Exporting the Oil for Development Model
In September 2005 the Norwegian government launched the OfD Initiative. According to the Director General, Deputy Head of Tax Law Department at the Ministry of Finance in Norway, Stig Sollund (2011), the initiative forms an important part of the country’s development assistance to the ‘developing countries’ that have oil and gas. He further introduces it in a philanthropic tone as aiming to assist these countries “in their efforts to manage petroleum resources in a way that generates economic growth, promotes welfare of the population in general and which is environmentally sustainable” (Sollund 2011: 45).
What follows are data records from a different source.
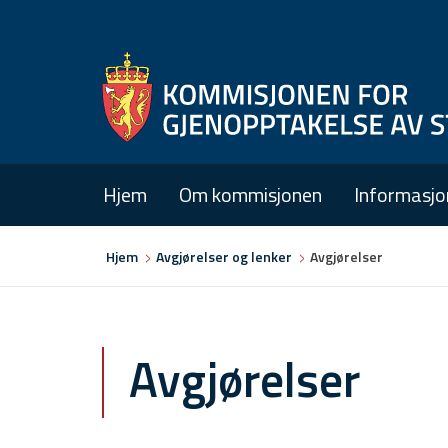
Hjem
Om kommisjonen
Informasjo
Du
Hjem
Avgjørelser og lenker
Avgjørelser
er
her
Avgjørelser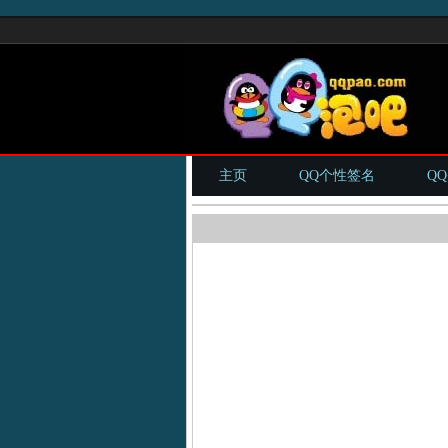
主页
QQ个性签名
Q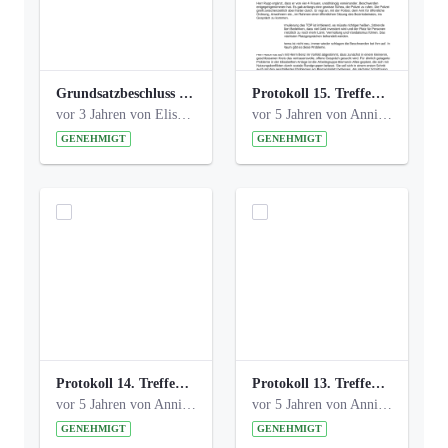
Grundsatzbeschluss Bismarckplatz_440_2021.pdf
Protokoll 15. Treffen 20161006 AG Bismarckplatz.pdf
vor 3 Jahren von Elisa Söll
vor 5 Jahren von Anni Schlumberger
GENEHMIGT
GENEHMIGT
Protokoll 14. Treffen 20160613 AG Bismarckplatz.pdf
Protokoll 13. Treffen 20151130 AG Bismarckplatz.pdf
vor 5 Jahren von Anni Schlumberger
vor 5 Jahren von Anni Schlumberger
GENEHMIGT
GENEHMIGT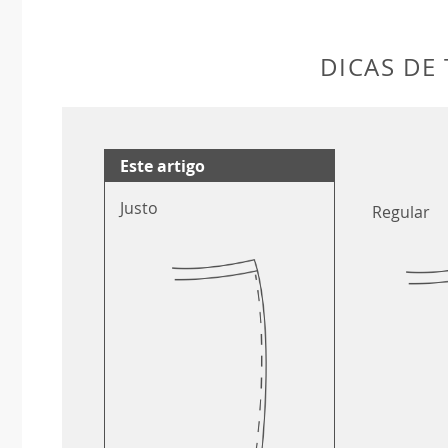
DICAS DE
Este artigo
Justo
Regular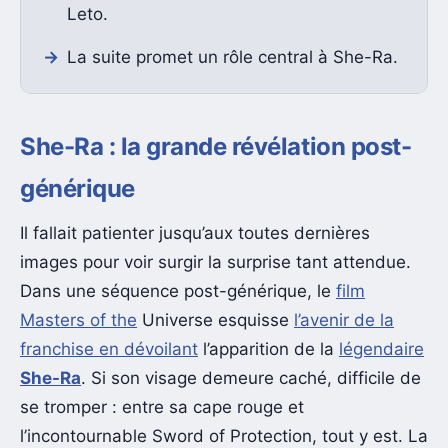
Leto.
La suite promet un rôle central à She-Ra.
She-Ra : la grande révélation post-
générique
Il fallait patienter jusqu’aux toutes dernières
images pour voir surgir la surprise tant attendue.
Dans une séquence post-générique, le
film
Masters of the
Universe esquisse
l’avenir de la
franchise en dévoilant
l’apparition de la
légendaire
She-Ra
. Si son visage demeure caché, difficile de
se tromper : entre sa cape rouge et
l’incontournable Sword of Protection, tout y est. La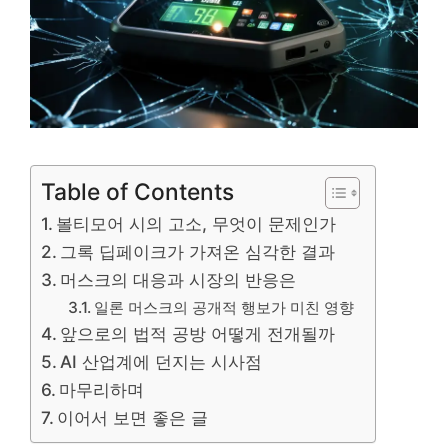
Table of Contents
볼티모어 시의 고소, 무엇이 문제인가
그록 딥페이크가 가져온 심각한 결과
머스크의 대응과 시장의 반응은
일론 머스크의 공개적 행보가 미친 영향
앞으로의 법적 공방 어떻게 전개될까
AI 산업계에 던지는 시사점
마무리하며
이어서 보면 좋은 글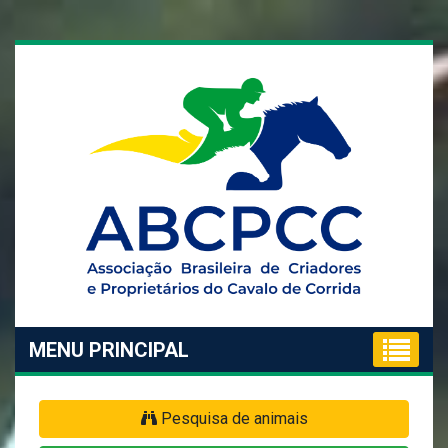
MENU PRINCIPAL
Pesquisa de animais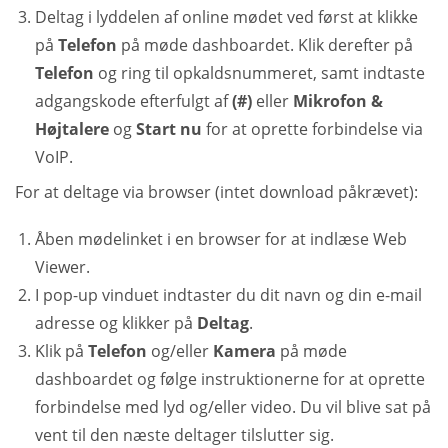
Deltag i lyddelen af online mødet ved først at klikke
på
Telefon
på møde dashboardet. Klik derefter på
Telefon
og ring til opkaldsnummeret, samt indtaste
adgangskode efterfulgt af
(#)
eller
Mikrofon &
Højtalere
og
Start nu
for at oprette forbindelse via
VoIP.
For at deltage via browser (intet download påkrævet):
Åben mødelinket i en browser for at indlæse Web
Viewer.
I pop-up vinduet indtaster du dit navn og din e-mail
adresse og klikker på
Deltag
.
Klik på
Telefon
og/eller
Kamera
på møde
dashboardet og følge instruktionerne for at oprette
forbindelse med lyd og/eller video. Du vil blive sat på
vent til den næste deltager tilslutter sig.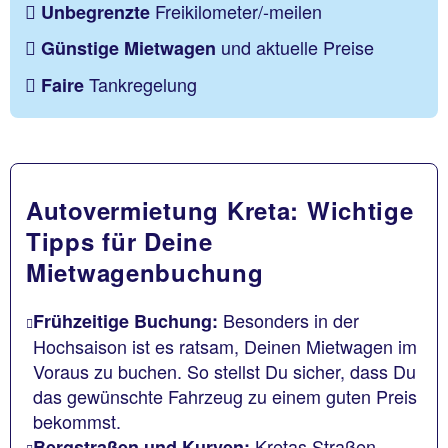
Freikilometer/-meilen
Unbegrenzte
und aktuelle Preise
Günstige Mietwagen
Tankregelung
Faire
Autovermietung Kreta: Wichtige
Tipps für Deine
Mietwagenbuchung
Besonders in der
Frühzeitige Buchung:
Hochsaison ist es ratsam, Deinen Mietwagen im
Voraus zu buchen. So stellst Du sicher, dass Du
das gewünschte Fahrzeug zu einem guten Preis
bekommst.
Kretas Straßen
Bergstraßen und Kurven: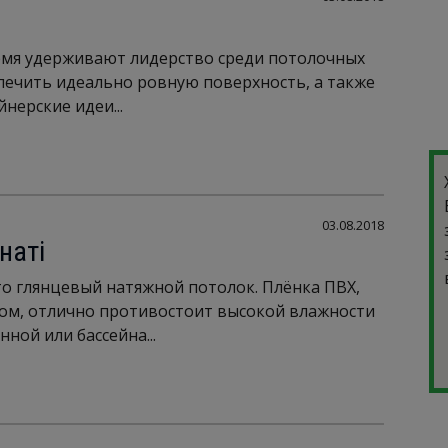
емя удерживают лидерство среди потолочных
печить идеально ровную поверхность, а также
нерские идеи...
03.08.2018
наті
то глянцевый натяжной потолок. Плёнка ПВХ,
ом, отлично противостоит высокой влажности
ной или бассейна...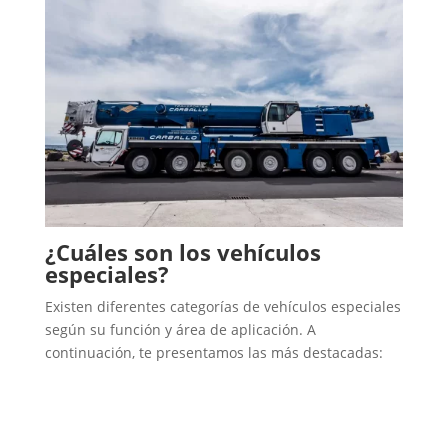
¿Cuáles son los vehículos
especiales?
Existen diferentes categorías de vehículos especiales
según su función y área de aplicación. A
continuación, te presentamos las más destacadas: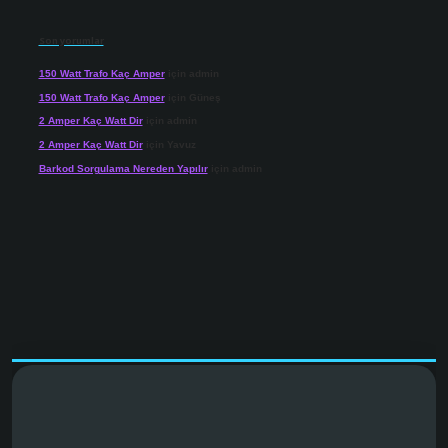
Son yorumlar
150 Watt Trafo Kaç Amper
için
admin
150 Watt Trafo Kaç Amper
için
Güneş
2 Amper Kaç Watt Dir
için
admin
2 Amper Kaç Watt Dir
için
Yavuz
Barkod Sorgulama Nereden Yapılır
için
admin
net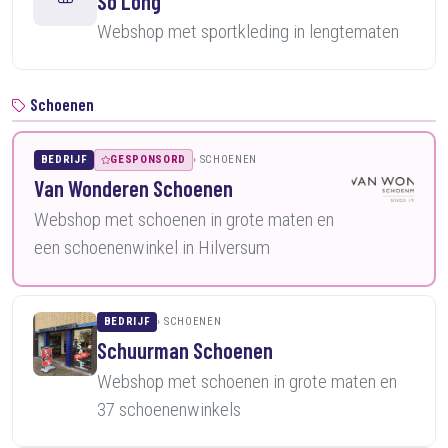
So Long
Webshop met sportkleding in lengtematen
Schoenen
BEDRIJF
GESPONSORD
SCHOENEN
Van Wonderen Schoenen
Webshop met schoenen in grote maten en
een schoenenwinkel in Hilversum
BEDRIJF
SCHOENEN
Schuurman Schoenen
Webshop met schoenen in grote maten en
37 schoenenwinkels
NORAD’s website affirms that since it was initiated “the programme has received request for assistance from close to 50 countries”. No wonder in his interview with the Swedish radio, the OfD Director, Petter Nore, affirmed that “there is a perception in the world that Norway can assist countries in making oil a blessing and not a curse.”
The immediate former Norwegian Ambassador to Tanzania, Jon Lomøy, played a very crucial role in cementing the CSC setup in the country. It is not by chance that as a former Deputy Director General of the Department for Africa, Asia, Latin America and the Middle East in the Ministry of Foreign Affairs responsible for overseeing the OfD program and bilateral aid, he was appointed to the ambassadorial position in the country at a time when oil was increasingly becoming the center of attention among prospecting companies and a thorny issue in the debate on the 1964 Union between Tanganyika and Zanzibar that constituted the United Republic of Tanzania. His tenure therein ran from January 2007 to March 2010.
Thus it was during Lomøy’s ambassadorial tenure in Tanzania that the PSA application of the Norwegian company Statoil ASA went through. It was signed on 18 April 2007 licensing it to explore oil and gas in Block – 2 Deep Offshore Basin in Figure 1 above.
Statoil was incorporated as a limited liability company under the name Den norske stats oljeselskap a.s on 18 September 1972. As a company wholly owned by the Norwegian State, Statoil's role was to be the government's commercial instrument in the development of the oil and gas industry in Norway. In 2001, the company became a public limited company listed on the Oslo and New York stock exchanges, and it changed its name to Statoil ASA. On 1 October 2007, the oil and gas division of Norsk Hydro ASA was
merged with Statoil, and the company was given the temporary name of StatoilHydro. On 1 November 2009, the company changed its name back to Statoil.
It was also during Lomøy’s latest ambassadorial tenure that that the Norwegian People’s Aid (NPA), a CSO that was heavily funded by the Norwegian Embassy/NORAD, held an international conference on oil in Tanzania. NPA also commissioned a study on oil.